» Work to be completed
Please return every record exactly as written, leaving out the pictures.

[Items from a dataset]
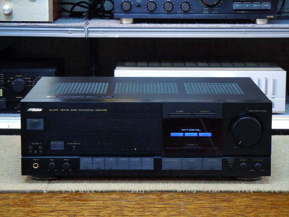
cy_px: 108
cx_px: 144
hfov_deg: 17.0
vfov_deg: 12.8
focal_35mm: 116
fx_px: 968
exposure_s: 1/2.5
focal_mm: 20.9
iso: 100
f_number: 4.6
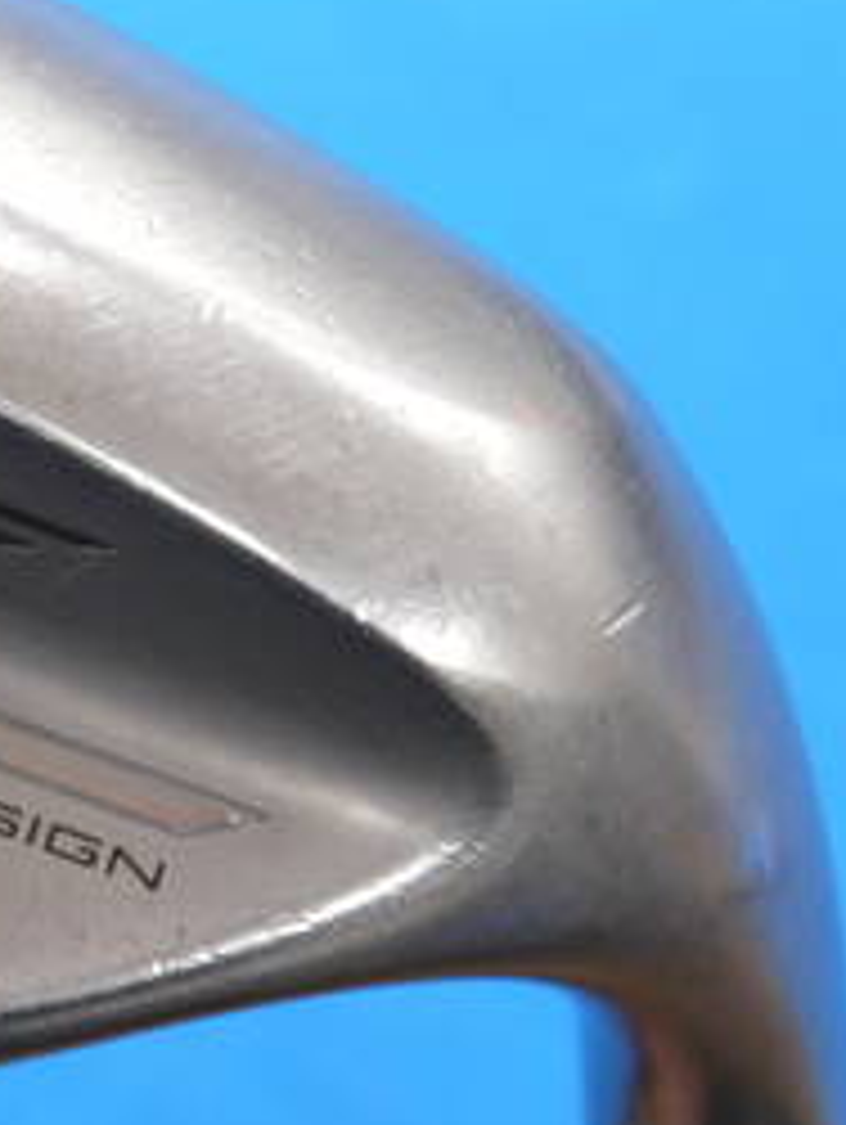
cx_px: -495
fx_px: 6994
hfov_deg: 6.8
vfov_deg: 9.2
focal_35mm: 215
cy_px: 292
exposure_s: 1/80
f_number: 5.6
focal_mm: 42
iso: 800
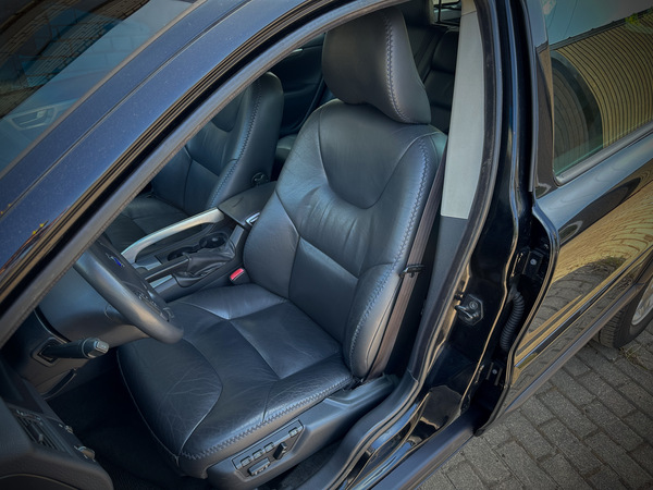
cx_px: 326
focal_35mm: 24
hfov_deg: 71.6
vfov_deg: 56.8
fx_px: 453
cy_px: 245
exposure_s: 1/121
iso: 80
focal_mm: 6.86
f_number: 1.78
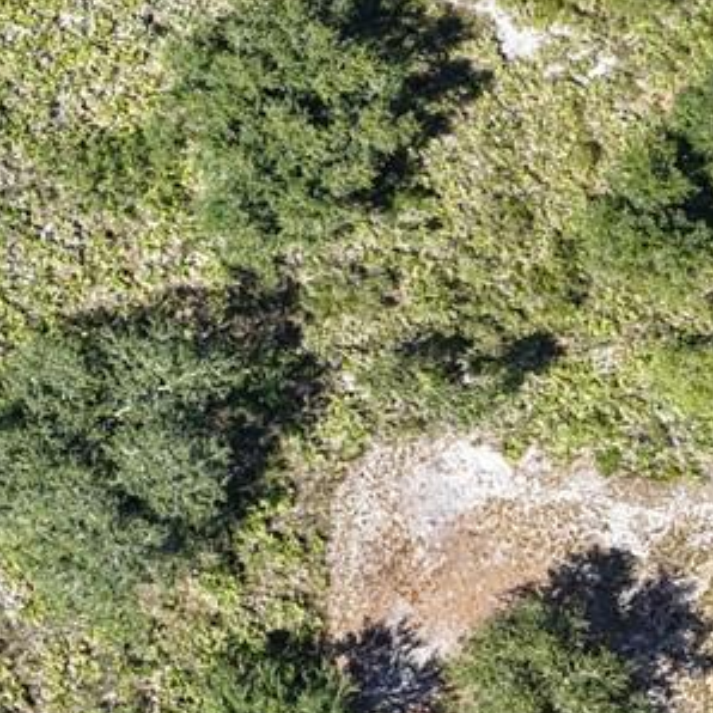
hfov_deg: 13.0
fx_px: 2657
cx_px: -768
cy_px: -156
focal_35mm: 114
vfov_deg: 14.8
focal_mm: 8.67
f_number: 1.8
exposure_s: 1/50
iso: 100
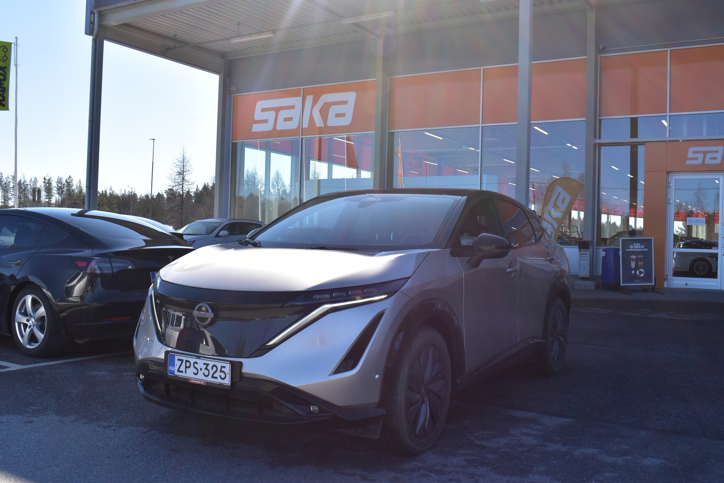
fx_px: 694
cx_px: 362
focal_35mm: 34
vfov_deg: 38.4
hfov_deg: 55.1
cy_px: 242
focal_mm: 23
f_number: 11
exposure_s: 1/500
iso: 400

» Answer area
cy_px: 108
cx_px: 144
hfov_deg: 17.0
vfov_deg: 12.8
focal_35mm: 116
fx_px: 968
exposure_s: 1/2.5
focal_mm: 20.9
iso: 100
f_number: 4.6
cx_px: -495
fx_px: 6994
hfov_deg: 6.8
vfov_deg: 9.2
focal_35mm: 215
cy_px: 292
exposure_s: 1/80
f_number: 5.6
focal_mm: 42
iso: 800
cx_px: 326
focal_35mm: 24
hfov_deg: 71.6
vfov_deg: 56.8
fx_px: 453
cy_px: 245
exposure_s: 1/121
iso: 80
focal_mm: 6.86
f_number: 1.78
hfov_deg: 13.0
fx_px: 2657
cx_px: -768
cy_px: -156
focal_35mm: 114
vfov_deg: 14.8
focal_mm: 8.67
f_number: 1.8
exposure_s: 1/50
iso: 100
fx_px: 694
cx_px: 362
focal_35mm: 34
vfov_deg: 38.4
hfov_deg: 55.1
cy_px: 242
focal_mm: 23
f_number: 11
exposure_s: 1/500
iso: 400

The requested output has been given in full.